Morse’s brother, John G. Morse IV, has been as careful about selling the properties as his sister was about filling them. Where possible, he’s sold to longtime tenants.

“They understand the property and market,” Morse says. “They’re going to be there long-term.” 

Plenty of developers have come knocking, he says, but he’s turned away those who don’t share his interest in preserving the legacy his family established.

“I worry about someone slapping a coat of paint on a property, upping the rent so the longtime tenants can’t afford it, then flipping it,” he says. “I don’t want that to happen.”

Lisa-Marie and Andy Stewart, owners of Lisa-Marie’s Made in Maine, which opened in 2003, bought their building on Front Street from Sagadahock in 2018. Now, they are upgrading the exterior with the help of a city facade grant.
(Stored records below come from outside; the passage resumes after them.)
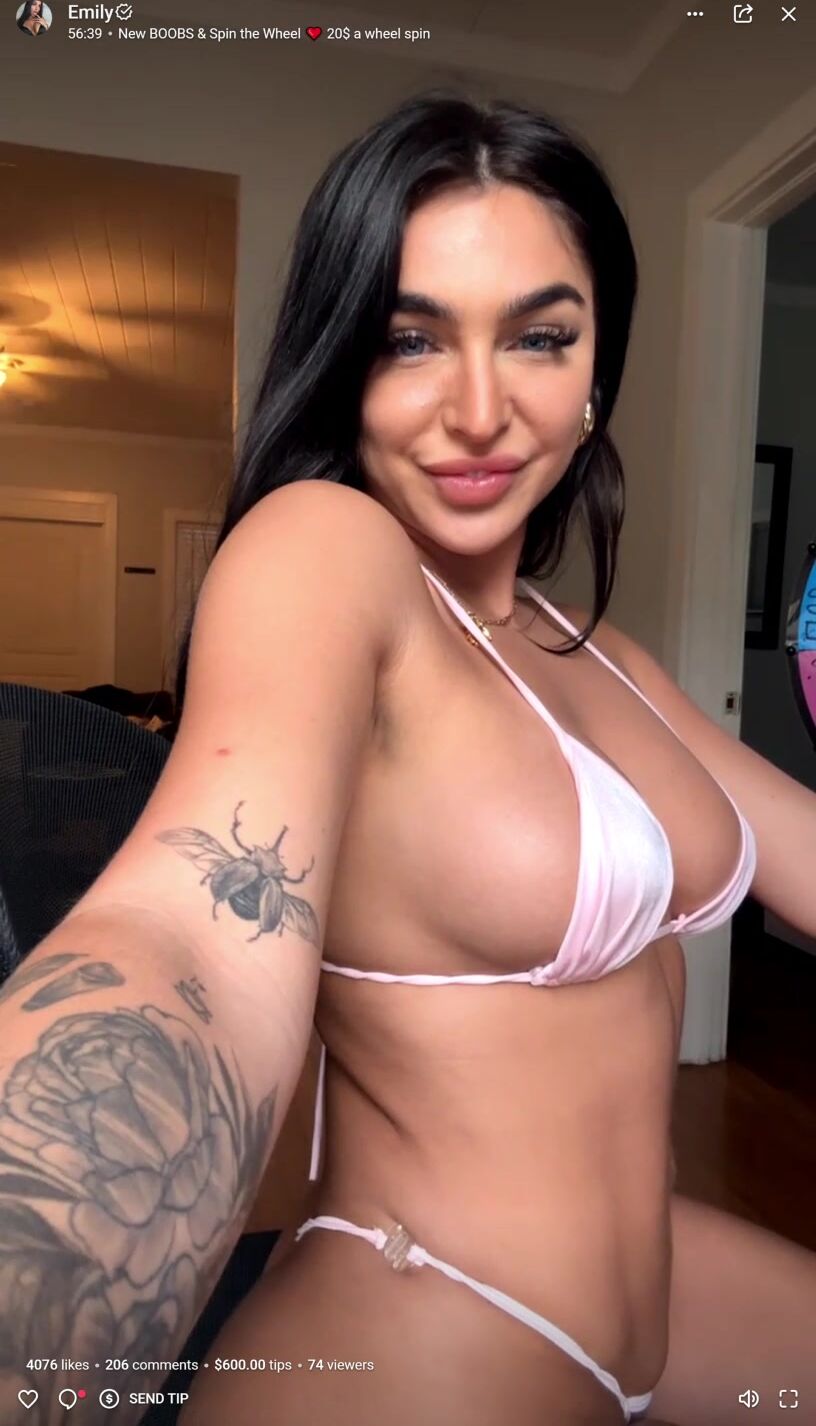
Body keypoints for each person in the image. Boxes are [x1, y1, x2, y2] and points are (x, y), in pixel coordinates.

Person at [0, 91, 813, 1426]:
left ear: (596, 367)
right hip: (426, 1325)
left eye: (540, 336)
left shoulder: (592, 649)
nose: (480, 409)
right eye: (410, 340)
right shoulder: (326, 551)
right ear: (343, 366)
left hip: (660, 1298)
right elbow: (192, 931)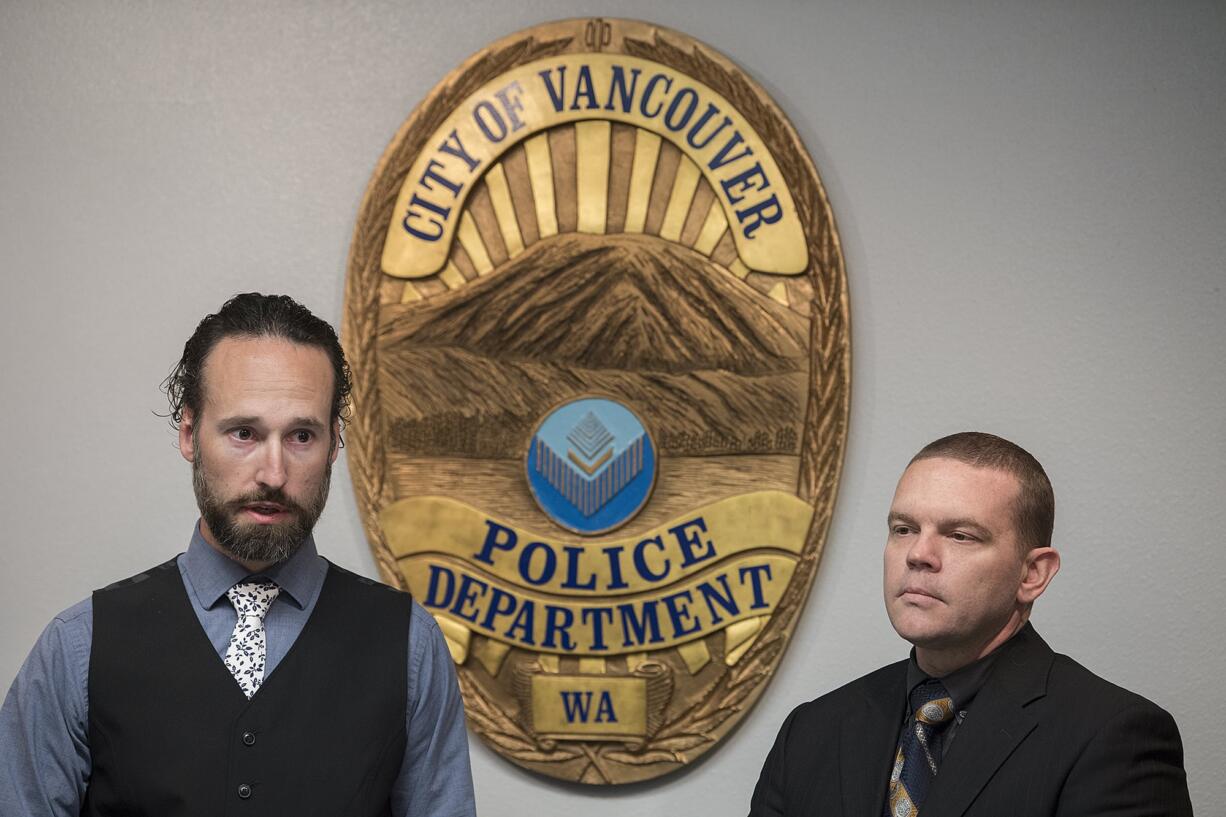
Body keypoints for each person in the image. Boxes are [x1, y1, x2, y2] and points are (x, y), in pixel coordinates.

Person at [0, 293, 477, 816]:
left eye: (301, 435)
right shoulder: (77, 649)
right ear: (189, 434)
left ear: (335, 444)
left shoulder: (411, 646)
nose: (273, 474)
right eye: (244, 433)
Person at [748, 432, 1192, 817]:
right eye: (903, 528)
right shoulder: (812, 730)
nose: (918, 554)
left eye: (960, 535)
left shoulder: (1112, 736)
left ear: (1032, 574)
Lisa-Marie says she welcomes the new investment all around her. “They’re not trying to come in and change it to look like someplace else,” she says.

Jaeger, of Halcyon Yarn, embraces a healthy tension that accompanies this wave of change. “We want to nurture the best of what we’re already doing and preserve what’s beautiful about the city’s history and culture.” she says. “But we don’t want to museum-ify it, which can be isolating and create stagnation.

“It’s a balancing act,” Jaeger adds. “But we’re engaging in that challenge rather than slamming ahead without thinking about it.”